Library of Congress app lets you make hip hop with century-old samples

Steve Dent
Associate Editor
Library of Congress, Washington DC July 9th, 2019

The US Library of Congress has unveiled Citizen DJ, a digital tool that allows you to remix sounds from its massive collection of film, television, video and sound recordings. It was created by “innovator in residence” Brian Foo to recapture the ‘80s and ‘90s golden age of hip-hop sampling. “Collage-based hip-hop as it existed in the golden age is largely a lost art form,” he said in a statement. “These albums were dense and intricate sonic collages composed of hundreds of found sounds.”

That form of hip hop, embodied by albums like Public Enemy’s Fear of a Black Planet, largely disappeared in the following decades due to “high profile lawsuits resulting in excessive restrictions on how audio could be sampled,” said Foo.

The Library of Congress, on the other hand, offers nearly limitless royalty-free samples. Citizen DJ allows you to draw samples from six collections (including the Free Music Archive and Variety Stage Sound Recordings and Motion Pictures), and remix them into beats using patterns like ‘60s funk, ‘70s soul, and ‘80s/’90s hip hop. Once you find a clip, you can remix it using the simple browser-based DJ app.

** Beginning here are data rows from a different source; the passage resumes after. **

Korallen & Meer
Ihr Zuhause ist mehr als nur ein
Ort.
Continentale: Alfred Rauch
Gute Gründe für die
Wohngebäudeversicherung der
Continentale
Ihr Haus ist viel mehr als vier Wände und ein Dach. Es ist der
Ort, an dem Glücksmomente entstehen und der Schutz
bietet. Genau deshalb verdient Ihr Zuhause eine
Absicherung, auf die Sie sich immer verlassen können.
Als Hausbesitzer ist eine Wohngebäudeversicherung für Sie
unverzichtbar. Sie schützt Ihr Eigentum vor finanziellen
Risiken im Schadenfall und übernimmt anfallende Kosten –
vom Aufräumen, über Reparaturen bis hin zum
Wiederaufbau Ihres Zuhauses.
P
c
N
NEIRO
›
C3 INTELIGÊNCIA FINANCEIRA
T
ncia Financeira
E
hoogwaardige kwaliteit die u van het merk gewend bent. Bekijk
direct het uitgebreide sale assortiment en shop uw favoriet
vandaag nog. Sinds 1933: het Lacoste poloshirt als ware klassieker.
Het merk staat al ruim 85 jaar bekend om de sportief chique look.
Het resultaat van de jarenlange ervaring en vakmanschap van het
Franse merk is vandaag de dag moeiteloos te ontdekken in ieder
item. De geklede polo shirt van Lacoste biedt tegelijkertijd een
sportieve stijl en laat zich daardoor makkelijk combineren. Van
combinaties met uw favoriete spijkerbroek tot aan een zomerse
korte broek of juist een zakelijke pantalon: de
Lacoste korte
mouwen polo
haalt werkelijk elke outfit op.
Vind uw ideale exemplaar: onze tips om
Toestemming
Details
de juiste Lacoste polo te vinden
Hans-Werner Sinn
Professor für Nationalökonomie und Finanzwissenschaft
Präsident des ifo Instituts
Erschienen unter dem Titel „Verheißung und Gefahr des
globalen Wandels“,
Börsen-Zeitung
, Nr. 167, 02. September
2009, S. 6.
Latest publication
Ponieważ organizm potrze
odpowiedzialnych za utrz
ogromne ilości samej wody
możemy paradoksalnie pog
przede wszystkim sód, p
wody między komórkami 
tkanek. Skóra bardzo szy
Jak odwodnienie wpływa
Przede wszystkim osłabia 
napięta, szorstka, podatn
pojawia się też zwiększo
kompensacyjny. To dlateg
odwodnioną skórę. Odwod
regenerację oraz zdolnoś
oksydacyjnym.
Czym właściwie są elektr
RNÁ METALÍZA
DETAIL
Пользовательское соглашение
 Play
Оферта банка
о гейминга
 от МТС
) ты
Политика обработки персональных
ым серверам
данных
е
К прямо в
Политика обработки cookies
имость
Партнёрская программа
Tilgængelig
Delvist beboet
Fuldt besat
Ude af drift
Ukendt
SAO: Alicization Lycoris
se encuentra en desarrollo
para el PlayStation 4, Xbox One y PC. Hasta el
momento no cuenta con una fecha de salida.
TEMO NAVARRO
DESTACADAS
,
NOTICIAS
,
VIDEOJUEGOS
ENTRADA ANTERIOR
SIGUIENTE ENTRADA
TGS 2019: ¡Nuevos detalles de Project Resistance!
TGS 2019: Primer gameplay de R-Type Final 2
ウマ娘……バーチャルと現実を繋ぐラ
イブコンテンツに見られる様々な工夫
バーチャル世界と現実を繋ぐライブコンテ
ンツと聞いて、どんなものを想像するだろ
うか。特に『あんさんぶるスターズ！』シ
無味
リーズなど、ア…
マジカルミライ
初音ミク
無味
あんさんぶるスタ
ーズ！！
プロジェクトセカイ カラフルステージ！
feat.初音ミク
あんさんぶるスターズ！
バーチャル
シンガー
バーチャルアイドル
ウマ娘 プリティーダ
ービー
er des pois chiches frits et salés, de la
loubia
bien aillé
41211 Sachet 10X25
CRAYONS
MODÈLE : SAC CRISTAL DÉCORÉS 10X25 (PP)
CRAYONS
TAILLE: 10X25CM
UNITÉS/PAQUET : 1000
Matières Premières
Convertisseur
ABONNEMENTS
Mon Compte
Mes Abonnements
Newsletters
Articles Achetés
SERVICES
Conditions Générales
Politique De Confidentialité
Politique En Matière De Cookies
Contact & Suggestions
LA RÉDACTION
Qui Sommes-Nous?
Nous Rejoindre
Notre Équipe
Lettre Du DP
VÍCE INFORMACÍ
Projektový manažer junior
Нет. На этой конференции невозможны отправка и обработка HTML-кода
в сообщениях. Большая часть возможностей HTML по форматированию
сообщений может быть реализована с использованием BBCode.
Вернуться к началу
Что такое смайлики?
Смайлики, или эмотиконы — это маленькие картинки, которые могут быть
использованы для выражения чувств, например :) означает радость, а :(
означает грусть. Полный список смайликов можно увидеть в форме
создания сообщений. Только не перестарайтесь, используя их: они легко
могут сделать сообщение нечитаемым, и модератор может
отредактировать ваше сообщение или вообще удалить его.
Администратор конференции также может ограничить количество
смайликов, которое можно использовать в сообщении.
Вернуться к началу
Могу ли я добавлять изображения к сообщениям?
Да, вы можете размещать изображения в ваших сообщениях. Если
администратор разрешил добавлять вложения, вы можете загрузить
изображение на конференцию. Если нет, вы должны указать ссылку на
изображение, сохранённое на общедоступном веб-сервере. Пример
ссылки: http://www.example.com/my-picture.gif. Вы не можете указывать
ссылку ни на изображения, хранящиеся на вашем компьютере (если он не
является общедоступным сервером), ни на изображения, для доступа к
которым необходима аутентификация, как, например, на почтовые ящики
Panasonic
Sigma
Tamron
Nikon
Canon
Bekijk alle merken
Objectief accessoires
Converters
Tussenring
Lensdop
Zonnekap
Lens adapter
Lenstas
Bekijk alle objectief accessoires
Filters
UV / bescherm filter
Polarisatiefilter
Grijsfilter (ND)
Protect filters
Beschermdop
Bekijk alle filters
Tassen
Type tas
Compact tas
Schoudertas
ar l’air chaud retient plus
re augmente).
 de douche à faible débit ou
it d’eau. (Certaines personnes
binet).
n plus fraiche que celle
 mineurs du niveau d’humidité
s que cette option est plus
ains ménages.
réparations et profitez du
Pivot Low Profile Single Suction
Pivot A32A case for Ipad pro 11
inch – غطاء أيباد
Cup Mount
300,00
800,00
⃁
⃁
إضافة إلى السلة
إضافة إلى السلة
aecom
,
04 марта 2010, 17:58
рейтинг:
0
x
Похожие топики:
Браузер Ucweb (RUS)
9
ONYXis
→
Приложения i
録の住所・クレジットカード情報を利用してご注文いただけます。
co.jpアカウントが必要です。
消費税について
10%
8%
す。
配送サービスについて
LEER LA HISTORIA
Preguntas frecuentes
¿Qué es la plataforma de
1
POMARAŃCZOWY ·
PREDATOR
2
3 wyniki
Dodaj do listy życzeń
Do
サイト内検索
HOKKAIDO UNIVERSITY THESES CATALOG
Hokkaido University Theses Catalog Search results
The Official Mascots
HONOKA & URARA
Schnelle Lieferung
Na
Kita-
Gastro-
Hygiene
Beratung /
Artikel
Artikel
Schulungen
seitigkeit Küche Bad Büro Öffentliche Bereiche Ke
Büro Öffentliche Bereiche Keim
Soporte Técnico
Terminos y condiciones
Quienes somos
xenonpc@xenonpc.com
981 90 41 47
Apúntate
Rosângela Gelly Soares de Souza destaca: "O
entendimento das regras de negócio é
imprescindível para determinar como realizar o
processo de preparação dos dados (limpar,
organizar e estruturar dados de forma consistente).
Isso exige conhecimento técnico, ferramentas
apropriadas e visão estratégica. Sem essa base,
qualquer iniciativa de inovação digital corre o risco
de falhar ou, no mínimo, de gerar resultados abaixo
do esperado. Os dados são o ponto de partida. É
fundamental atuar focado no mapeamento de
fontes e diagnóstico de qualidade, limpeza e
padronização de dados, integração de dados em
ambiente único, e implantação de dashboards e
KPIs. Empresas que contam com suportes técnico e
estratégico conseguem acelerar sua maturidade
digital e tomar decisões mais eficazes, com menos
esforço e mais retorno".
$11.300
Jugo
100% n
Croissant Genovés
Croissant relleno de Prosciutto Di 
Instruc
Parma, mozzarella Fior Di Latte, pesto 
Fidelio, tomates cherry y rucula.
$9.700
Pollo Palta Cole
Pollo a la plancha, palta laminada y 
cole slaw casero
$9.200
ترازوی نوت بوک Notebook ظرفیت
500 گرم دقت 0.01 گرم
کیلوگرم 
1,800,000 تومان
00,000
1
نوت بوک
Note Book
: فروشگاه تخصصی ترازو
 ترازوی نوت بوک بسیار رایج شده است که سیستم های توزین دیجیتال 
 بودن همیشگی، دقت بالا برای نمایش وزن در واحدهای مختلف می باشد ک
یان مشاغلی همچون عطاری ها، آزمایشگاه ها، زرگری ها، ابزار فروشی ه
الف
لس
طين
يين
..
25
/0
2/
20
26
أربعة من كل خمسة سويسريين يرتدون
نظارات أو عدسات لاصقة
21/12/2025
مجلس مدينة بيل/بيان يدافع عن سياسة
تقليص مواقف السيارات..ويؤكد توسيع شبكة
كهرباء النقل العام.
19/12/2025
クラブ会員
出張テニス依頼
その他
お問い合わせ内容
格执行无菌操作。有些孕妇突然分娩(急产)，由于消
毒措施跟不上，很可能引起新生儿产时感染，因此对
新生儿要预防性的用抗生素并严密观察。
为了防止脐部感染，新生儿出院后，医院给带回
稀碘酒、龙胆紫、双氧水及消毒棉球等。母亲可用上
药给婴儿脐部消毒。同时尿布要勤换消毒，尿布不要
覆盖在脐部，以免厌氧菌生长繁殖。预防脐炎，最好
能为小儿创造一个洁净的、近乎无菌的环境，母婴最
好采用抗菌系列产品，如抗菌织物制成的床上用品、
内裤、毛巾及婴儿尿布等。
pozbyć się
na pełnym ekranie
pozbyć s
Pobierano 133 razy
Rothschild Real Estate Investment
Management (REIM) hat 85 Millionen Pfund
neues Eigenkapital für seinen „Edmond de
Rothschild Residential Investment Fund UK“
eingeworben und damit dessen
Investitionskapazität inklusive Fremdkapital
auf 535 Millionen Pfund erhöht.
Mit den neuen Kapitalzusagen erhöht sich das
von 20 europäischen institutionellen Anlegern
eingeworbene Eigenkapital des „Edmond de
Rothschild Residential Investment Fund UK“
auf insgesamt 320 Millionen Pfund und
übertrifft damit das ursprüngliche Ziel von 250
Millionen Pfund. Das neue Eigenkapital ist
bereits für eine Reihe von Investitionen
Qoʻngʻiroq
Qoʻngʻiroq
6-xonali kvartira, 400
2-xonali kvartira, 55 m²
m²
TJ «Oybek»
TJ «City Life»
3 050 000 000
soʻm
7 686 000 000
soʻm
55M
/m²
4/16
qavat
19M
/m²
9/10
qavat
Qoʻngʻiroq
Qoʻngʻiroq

The app lets you shuffle the samples and drum kicks from a variety of drum machines. I found the controls to be a bit rudimentary, but the project is still in a test site phase through May 15th with just a subset of available sounds. The Library will keep keep an eye on how it’s used during the beta and collect feedback to improve the app. (My suggestion: allow users to search by title or theme and not just mosaic, and make the sample snippets a bit longer.)

In the meantime, it’s a lot of fun to check out all the materials and use the app. “I believe if there was a simple way to discover, access, and use public domain audio and video material for music making, a new generation of hip hop artists and producers can maximize their creativity, invent new sounds, and connect listeners to materials, cultures, and sonic history that might otherwise be hidden from public ears," said Foo.